Primavera dei Vini 2026, tutte le domeniche di marzo a Rovescala la 40esima edizione celebra il cuore enologico dell’Oltrepò Pavese

ROVESCALA Torna per la sua quarantesima edizione “Primavera dei Vini”, la storica manifestazione che per tutte le domeniche di marzo animerà il borgo di Rovescala, nel cuore dell’Oltrepò Pavese, trasformandolo in un palcoscenico diffuso dedicato al vino, ai sapori e alla cultura contadina del territorio.

L’iniziativa si inserisce nel progetto “Le Colline del Vino e dei Sapori”, finanziato dal bando Lombardia Style di Regione Lombardia, con capofila Santa Maria della Versa e in partnership con i Comuni di San Damiano al Colle, Volpara, Montecalvo Versiggia e Casteggio.

L’evento si svolgerà nelle giornate del 1, 8, 15, 22 e 29 marzo, dalle 10 alle 18, accompagnando i visitatori in un percorso esperienziale tra degustazioni di vini del territorio, piatti tipici della tradizione locale e momenti di approfondimento dedicati alla produzione vitivinicola dell’Oltrepò. Le vie del centro storico diventeranno un itinerario del gusto e della scoperta, tra mostre tematiche, iniziative culturali e spazi pensati anche per le famiglie, con giochi e laboratori per i più piccoli.

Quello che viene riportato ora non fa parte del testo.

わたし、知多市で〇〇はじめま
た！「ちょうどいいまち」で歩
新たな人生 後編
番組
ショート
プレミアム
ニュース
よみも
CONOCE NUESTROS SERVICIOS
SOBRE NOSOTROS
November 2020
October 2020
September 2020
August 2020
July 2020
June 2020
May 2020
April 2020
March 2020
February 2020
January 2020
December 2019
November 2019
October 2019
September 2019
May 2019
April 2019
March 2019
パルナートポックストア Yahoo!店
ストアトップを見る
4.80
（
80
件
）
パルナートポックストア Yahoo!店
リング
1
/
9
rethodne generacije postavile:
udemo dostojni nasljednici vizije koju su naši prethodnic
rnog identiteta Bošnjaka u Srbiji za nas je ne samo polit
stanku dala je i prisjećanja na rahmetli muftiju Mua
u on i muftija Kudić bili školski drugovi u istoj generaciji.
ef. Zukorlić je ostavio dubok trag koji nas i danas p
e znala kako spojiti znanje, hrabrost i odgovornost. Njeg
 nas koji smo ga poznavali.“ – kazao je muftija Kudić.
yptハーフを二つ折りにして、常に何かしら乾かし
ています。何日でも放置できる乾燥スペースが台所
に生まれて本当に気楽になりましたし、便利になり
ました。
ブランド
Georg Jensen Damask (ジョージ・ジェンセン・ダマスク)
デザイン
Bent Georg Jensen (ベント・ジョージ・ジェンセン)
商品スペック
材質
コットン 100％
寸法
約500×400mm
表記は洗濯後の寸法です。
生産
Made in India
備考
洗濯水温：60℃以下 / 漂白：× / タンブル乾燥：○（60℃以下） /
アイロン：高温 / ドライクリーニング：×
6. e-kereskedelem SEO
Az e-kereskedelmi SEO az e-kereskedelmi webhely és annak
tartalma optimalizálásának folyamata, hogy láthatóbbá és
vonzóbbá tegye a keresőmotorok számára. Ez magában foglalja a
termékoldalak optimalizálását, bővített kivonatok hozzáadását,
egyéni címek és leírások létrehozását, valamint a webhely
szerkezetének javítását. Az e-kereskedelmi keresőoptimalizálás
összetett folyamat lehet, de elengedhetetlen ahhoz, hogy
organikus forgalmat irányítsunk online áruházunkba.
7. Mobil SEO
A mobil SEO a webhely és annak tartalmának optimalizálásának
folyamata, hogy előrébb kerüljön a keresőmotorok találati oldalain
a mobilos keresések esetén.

L’organizzazione è curata dalla Pro Loco di Rovescala e dal Comune di Rovescala, in collaborazione con le realtà associative e produttive del territorio. L’inaugurazione ufficiale è in programma domenica 1° marzo alle ore 11 con il tradizionale taglio del nastro alla presenza delle autorità locali, un momento simbolico che aprirà un mese interamente dedicato alla promozione del patrimonio enologico e gastronomico dell’Oltrepò Pavese.

“Primavera dei Vini” rappresenta un’importante occasione di valorizzazione turistica e territoriale, capace di raccontare l’identità agricola, culturale e paesaggistica di queste colline attraverso il filo conduttore del vino. Tra antichi sapori, cultura contadina e atmosfere conviviali, l’appuntamento si conferma come un’esperienza autentica in cui tradizione e innovazione si incontrano, offrendo ai visitatori l’opportunità di riscoprire il fascino di Rovescala e la ricchezza di un territorio che fa della viticoltura uno dei suoi tratti distintivi più profondi.